· 1 min read
Typosquatt alert ! Malicious npm Package: nyc-config
Possible typosquatting against @istanbuljs/load-nyc-config with ~25M weekly downloads.

Recently, we discovered a malicious npm package nyc-config in our internal Open Source Software (OSS) package monitoring dashboard. It involved sending user system data to external domains. It is a possible typosquatt attack against the widely adopted @istanbuljs/load-nyc-config, which boasts ~25M weekly downloads.
Discovery and Analysis
Our automated malware analysis flagged the nyc-config
package as malicious due to System Information Exfiltration. Upon manual inspection, we observed that the package’s package.json
file contained a preinstall
script designed to execute the index.js
file during installation step itself.

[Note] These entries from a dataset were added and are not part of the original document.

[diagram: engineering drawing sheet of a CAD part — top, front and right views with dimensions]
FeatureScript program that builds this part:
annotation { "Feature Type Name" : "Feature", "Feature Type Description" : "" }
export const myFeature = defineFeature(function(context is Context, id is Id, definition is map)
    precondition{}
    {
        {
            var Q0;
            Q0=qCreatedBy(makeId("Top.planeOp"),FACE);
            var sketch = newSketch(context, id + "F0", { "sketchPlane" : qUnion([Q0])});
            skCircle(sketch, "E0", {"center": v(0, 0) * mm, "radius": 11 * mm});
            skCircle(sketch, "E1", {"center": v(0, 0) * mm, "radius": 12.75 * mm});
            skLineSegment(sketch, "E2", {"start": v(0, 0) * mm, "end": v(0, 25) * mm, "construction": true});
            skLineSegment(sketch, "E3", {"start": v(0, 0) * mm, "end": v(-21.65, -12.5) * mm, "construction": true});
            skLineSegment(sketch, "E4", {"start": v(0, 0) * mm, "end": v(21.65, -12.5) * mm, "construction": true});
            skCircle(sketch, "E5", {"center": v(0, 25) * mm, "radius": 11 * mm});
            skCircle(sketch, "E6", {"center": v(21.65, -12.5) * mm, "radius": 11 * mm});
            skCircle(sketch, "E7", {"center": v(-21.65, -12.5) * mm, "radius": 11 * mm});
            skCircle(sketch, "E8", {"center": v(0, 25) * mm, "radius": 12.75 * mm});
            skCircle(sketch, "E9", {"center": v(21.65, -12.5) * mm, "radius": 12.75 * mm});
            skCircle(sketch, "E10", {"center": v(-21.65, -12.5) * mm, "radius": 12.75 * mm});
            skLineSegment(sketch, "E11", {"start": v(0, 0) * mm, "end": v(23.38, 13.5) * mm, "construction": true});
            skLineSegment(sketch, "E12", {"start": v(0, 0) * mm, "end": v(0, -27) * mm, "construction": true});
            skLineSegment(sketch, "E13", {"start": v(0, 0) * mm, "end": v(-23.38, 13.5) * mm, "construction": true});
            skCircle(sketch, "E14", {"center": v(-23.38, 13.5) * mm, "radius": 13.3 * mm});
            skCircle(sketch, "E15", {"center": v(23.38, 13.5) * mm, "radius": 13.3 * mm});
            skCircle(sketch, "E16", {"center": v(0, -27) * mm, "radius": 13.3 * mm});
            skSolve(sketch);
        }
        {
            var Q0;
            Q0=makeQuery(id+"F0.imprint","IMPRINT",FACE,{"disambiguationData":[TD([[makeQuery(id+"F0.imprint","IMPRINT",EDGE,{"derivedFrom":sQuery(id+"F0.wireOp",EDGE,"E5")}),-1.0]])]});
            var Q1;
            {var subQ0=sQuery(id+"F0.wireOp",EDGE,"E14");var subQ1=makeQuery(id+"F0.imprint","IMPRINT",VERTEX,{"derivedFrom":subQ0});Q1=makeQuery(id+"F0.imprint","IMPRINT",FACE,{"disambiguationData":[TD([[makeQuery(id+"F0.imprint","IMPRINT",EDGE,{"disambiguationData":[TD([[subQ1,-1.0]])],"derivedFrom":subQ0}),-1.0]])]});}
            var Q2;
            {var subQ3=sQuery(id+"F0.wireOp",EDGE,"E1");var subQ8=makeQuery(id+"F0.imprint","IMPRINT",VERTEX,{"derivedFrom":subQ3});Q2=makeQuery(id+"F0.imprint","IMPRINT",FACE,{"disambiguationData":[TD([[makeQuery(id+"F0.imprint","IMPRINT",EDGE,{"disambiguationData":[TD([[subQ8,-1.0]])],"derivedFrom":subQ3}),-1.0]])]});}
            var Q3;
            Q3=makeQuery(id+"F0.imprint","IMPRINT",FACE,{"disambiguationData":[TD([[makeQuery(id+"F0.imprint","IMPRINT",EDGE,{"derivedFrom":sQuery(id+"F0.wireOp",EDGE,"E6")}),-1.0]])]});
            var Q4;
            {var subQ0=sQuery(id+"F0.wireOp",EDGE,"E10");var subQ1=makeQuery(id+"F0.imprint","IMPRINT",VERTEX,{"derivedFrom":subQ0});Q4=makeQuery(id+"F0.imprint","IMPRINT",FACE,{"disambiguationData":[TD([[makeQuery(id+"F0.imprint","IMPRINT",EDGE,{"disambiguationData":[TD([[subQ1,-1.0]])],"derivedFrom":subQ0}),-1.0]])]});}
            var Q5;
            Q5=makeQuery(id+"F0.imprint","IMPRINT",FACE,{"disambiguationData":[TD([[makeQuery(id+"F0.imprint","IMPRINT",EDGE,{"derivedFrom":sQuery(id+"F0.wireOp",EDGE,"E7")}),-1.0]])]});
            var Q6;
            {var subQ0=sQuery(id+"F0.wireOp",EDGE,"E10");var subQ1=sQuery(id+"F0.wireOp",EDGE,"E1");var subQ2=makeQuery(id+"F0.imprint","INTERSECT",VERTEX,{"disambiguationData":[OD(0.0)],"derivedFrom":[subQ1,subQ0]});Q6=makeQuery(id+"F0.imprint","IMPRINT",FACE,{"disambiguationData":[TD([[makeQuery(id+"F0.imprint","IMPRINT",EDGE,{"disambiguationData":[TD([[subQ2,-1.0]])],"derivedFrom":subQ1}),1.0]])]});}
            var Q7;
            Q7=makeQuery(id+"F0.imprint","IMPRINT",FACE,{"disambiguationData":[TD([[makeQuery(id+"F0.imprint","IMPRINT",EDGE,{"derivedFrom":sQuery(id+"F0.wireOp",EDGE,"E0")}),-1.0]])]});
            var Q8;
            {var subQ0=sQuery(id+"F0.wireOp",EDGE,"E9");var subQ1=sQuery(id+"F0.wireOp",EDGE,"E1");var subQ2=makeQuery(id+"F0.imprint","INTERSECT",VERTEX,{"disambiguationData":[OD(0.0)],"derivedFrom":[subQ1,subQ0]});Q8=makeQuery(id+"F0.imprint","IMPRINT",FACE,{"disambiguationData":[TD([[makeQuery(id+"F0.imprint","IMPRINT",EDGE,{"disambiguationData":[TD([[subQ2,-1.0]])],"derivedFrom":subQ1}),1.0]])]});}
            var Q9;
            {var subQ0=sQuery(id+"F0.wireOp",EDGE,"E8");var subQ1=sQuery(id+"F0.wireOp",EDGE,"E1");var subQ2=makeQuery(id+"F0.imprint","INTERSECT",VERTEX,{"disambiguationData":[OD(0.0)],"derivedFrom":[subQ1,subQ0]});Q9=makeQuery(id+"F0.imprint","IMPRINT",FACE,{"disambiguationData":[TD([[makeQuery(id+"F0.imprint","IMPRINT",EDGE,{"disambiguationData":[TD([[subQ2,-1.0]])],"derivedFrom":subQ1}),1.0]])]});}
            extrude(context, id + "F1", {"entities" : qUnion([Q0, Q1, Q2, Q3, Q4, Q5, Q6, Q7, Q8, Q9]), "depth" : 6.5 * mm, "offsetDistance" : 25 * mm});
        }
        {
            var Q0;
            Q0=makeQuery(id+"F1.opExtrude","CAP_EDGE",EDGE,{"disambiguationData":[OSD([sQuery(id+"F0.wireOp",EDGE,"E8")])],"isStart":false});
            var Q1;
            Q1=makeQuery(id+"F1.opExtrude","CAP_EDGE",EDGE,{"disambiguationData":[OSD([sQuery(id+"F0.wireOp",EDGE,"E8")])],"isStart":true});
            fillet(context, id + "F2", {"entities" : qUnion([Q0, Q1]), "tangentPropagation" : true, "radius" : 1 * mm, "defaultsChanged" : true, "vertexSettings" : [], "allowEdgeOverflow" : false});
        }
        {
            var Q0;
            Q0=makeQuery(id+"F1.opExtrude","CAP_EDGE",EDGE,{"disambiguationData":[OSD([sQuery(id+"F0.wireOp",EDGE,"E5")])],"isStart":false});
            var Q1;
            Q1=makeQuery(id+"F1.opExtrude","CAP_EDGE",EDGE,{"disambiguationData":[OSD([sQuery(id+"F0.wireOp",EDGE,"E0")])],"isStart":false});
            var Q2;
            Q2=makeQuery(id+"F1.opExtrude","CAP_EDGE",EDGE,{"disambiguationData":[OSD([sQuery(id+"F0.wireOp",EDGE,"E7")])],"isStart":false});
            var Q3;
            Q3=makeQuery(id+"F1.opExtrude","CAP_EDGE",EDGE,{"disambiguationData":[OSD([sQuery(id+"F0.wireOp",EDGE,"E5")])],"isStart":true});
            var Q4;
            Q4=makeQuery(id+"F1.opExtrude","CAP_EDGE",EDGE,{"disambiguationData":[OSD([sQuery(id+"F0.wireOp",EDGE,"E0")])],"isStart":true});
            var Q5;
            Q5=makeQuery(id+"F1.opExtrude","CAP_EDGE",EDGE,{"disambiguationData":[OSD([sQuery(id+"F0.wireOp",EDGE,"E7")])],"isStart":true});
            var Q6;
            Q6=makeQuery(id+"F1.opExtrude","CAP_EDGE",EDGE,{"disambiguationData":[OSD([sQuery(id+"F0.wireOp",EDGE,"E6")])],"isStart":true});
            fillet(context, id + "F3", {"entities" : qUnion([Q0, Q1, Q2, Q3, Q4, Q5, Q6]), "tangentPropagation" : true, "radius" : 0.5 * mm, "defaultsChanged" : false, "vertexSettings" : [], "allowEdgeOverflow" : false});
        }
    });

This script was crafted to gather sensitive system information such as:
- Hostname
- Operating system details
- Local and public IP addresses
- Username
- Current working directory
The collected data was then exfiltrated to remote servers controlled by the attacker.
You can view the analysis here - https://platform.safedep.io/community/malysis/01JP01T1WQPNGAG516NDS9A6ST
Community Engagement
Recognizing the severity of this threat, we promptly reported our findings to the Open Source Security Foundation (OSSF) - https://github.com/ossf/malicious-packages/pull/839
Conclusion
This incident underscores the critical importance of being cautious when incorporating third-party packages, ensuring they originate from trusted sources. By staying vigilant and fostering collaborative efforts, we can collectively mitigate the risks posed by malicious actors and fortify the security of our development environments.